*What to work on:*
a. From the Akira Yoshimura biography below, extract the passage starting at "- Born: May" and ending at "Japanese writer (1927–2006)".
b. Answer these questions using the Akira Yoshimura biography below:
(i) Who was Yoshimura's spouse?
(ii) Of what organization was Yoshimura president?
(iii) Whose true story is the novel Hagoku based on?
c. Decide whether each statement agrees with the Akira Yoshimura biography below. Answer yes or no and quote the words of the text that settle it.
(i) Yoshimura died in 2006 at the age of 79.
(ii) Yoshimura published fewer than ten novels.
(iii) Yoshimura received the Yomiuri Prize in 1984 for Shipwrecks.
[[ Excerpted passage, beginning ]]
- Born: May 1, 1927
- Died: July 31, 2006 (aged 79)
- Occupation: Writer
- Spouse: Tsumura Setsuko
- Writing career
- Notable works: On Parole and Shipwrecks
- Notable awards: Yomiuri Prize

= Akira Yoshimura =

Japanese writer (1927–2006)

Akira Yoshimura (吉村 昭, Yoshimura Akira) was a Japanese writer. Internationally he is best known for his novels Shipwrecks and On Parole.

== Life and work ==
Yoshimura was the president of the Japanese writers' union and a PEN member. He published over 20 novels, of which On Parole and Shipwrecks are internationally known and have been translated into several languages. In 1984 he received the Yomiuri Prize for his novel Hagoku (破獄, On Parole) based on the true story of Yoshie Shiratori.
[[ Excerpted passage, end ]]
[[ Extracted data, beginning ]]
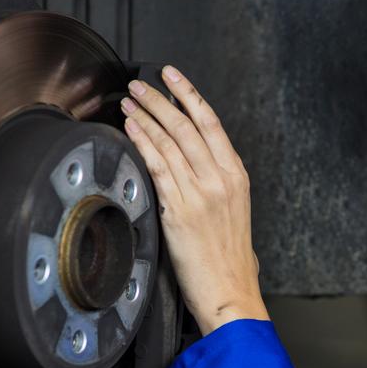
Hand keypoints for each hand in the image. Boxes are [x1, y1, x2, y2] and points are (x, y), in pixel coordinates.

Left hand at [120, 65, 267, 335]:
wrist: (230, 291)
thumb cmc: (229, 260)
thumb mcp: (234, 212)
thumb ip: (217, 185)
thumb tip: (195, 167)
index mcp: (237, 176)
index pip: (212, 123)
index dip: (190, 95)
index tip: (173, 76)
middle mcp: (221, 179)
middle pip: (188, 125)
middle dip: (161, 99)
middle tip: (141, 83)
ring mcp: (202, 193)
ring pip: (171, 142)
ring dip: (147, 116)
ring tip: (129, 100)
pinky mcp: (181, 209)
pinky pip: (159, 166)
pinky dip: (143, 143)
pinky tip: (131, 129)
[[ Extracted data, end ]]
*Solution set:*
a.
- Born: May 1, 1927
- Died: July 31, 2006 (aged 79)
- Occupation: Writer
- Spouse: Tsumura Setsuko
- Writing career
- Notable works: On Parole and Shipwrecks
- Notable awards: Yomiuri Prize

= Akira Yoshimura =

Japanese writer (1927–2006)

b.
(i) Tsumura Setsuko
(ii) The Japanese writers' union
(iii) Yoshie Shiratori

c.
(i) Yes: "Died: July 31, 2006 (aged 79)"
(ii) No: "He published over 20 novels"
(iii) No: "In 1984 he received the Yomiuri Prize for his novel Hagoku (破獄, On Parole)"